Instruções da tarefa
Transcreva o trecho do texto sobre a Líbia que começa em "A linguagem do" e termina em "recuperar o controle.".

Texto dado
━━━

A linguagem do colonialismo pode ter modificado; o espírito e a hipocrisia mantêm-se inalterados. Uma nova fase imperial está a desdobrar-se em resposta directa ao levantamento árabe que começou em Janeiro e chocou Washington e a Europa, provocando um pânico estilo Eden. A perda do tirano egípcio, Mubarak, foi dolorosa, embora não irreparável; uma contra-revolução apoiada pelos EUA está a caminho quando o regime militar no Cairo é seduzido com novos subornos e mudança do poder da rua para grupos políticos que não iniciaram a revolução. O objectivo do ocidente, como sempre, é travar a democracia autêntica e recuperar o controle.
A Líbia é a oportunidade imediata. O ataque da NATO contra a Líbia, depois de o Conselho de Segurança da ONU conceder mandato para uma falsa "zona de interdição de voo" para "proteger civis", tem uma semelhança gritante com a destruição final da Jugoslávia em 1999. Não havia cobertura da ONU para o bombardeamento da Sérvia e o "resgate" do Kosovo, ainda que a propaganda repita isso. Tal como Slobodan Milosevic, Muammar Kadafi é um "novo Hitler", a tramar "genocídio" contra o seu povo. Não há evidência disto, tal como não havia genocídio no Kosovo. Na Líbia há uma guerra civil tribal; e o levantamento armado contra Kadafi foi há muito apropriado pelos americanos, franceses e britânicos, seu aviões a atacam residências em Tripoli com mísseis revestido de urânio e o submarino HMS Triumph dispara mísseis Tomahawk, uma repetição do "pavor e choque" no Iraque que deixou milhares de civis mortos e aleijados. Como no Iraque, as vítimas, as quais incluem incontáveis conscritos do exército líbio que foram incinerados, não são povo para os media.

━━━

Informação apresentada
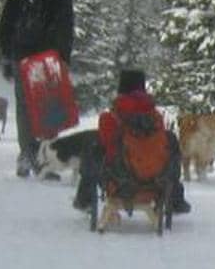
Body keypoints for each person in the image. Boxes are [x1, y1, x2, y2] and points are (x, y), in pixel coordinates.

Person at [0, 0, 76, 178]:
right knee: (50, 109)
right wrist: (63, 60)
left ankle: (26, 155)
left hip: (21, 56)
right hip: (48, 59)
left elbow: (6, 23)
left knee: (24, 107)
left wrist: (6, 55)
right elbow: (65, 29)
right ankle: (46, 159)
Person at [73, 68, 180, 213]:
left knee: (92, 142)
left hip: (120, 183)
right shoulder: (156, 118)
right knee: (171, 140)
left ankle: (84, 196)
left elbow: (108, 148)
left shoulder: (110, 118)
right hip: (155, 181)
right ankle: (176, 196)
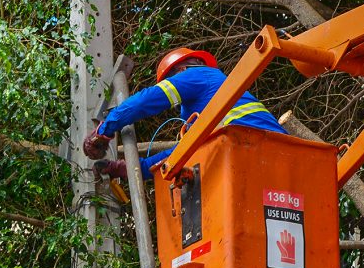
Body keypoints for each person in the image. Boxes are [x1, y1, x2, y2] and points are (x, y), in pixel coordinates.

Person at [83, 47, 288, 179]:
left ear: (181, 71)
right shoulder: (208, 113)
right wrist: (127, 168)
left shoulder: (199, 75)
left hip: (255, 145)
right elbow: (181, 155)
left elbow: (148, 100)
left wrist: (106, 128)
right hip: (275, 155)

━━━

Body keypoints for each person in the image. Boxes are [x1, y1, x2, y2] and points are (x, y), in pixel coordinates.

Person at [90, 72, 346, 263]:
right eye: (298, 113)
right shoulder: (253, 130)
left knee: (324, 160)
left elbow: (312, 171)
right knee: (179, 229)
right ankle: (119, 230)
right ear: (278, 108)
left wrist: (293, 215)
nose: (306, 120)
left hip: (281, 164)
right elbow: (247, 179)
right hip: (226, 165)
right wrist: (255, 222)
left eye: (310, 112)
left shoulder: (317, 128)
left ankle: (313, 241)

━━━

Resultado do exercício
A linguagem do colonialismo pode ter modificado; o espírito e a hipocrisia mantêm-se inalterados. Uma nova fase imperial está a desdobrar-se em resposta directa ao levantamento árabe que começou em Janeiro e chocou Washington e a Europa, provocando um pânico estilo Eden. A perda do tirano egípcio, Mubarak, foi dolorosa, embora não irreparável; uma contra-revolução apoiada pelos EUA está a caminho quando o regime militar no Cairo é seduzido com novos subornos e mudança do poder da rua para grupos políticos que não iniciaram a revolução. O objectivo do ocidente, como sempre, é travar a democracia autêntica e recuperar o controle.